In the tribute to James Horner, who chose Horner in 1982 to create a new kind of Star Trek theme?
[Extracted text]
In honor of James Horner, we list some of his best works.
You could say it’s taken us a little while to post this
article because, like many film fans around the world, we at The Movie Sleuth
are still getting over the shock of losing one of cinema’s most gifted
composers. James Horner may not have been a household name along with the many
directors whose films he has elevated with his body of work, but his music is
iconic and eternal. He has composed numerous cues so recognizable that you
can’t help but pick them out with a knowing smile when one graces a new theatrical
trailer, getting us stoked for a film that likely won’t live up to the majesty
of the music used to promote it. His death means a significant loss, not just
to film, but to music as a whole. Here are some of our favorite scores from the
late, great James Horner. Rest in peace, maestro.
Star Trek II: The Wrath of Khan (1982) and Star Trek III:
The Search for Spock (1984)
Growing up with Star
Trek: The Next Generation on television, it’s easy to pick out the “Star Trek theme” when it blares. Jerry
Goldsmith’s singular cue is one of the best and most recognizable in cinema.
But if you ask fans of the “Trek Trilogy,” they think of another piece of
music. In 1982, climbing out from the primordial cheese of Roger Corman shlock,
James Horner was selected by Nicholas Meyer to create a new kind of Star Trek theme. This marked the first
of two occasions when Horner would pick up the baton from Goldsmith in a
science fiction franchise. It’s hard to say who did it better, but with two
sequential titles in a series brought back from the brink of its own self
destruction, Horner found many of the defining coins of his style, and became
an integral cog in the ever-winding clock of Star Trek history. The four-note villain motif that would become a
trademark of a long and industrious career (most notably present in Enemy at the Gates) took root in Surprise Attack, and would forever be
known as “Khan’s Theme” in the minds of Trek
fans the world over. You could say it’s i-KHAAAAAAN-ic. His use of string bass,
percussion, and a seamless integration of the usually bombastic “Blaster Beam”
[/Extracted text]
[Data extract]
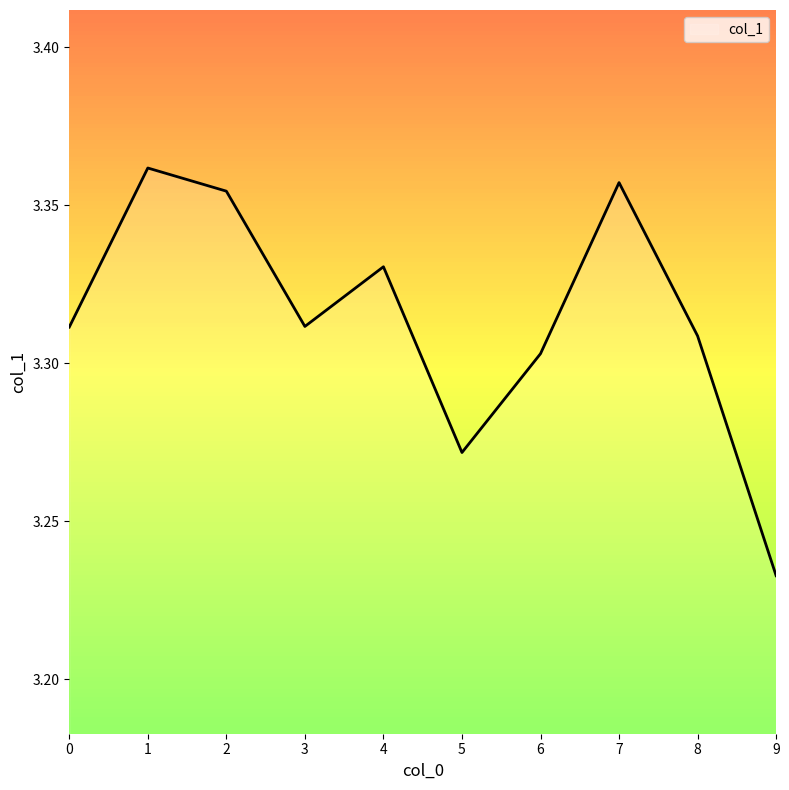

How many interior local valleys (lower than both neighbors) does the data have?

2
[/Data extract]
** Expected answer **
Nicholas Meyer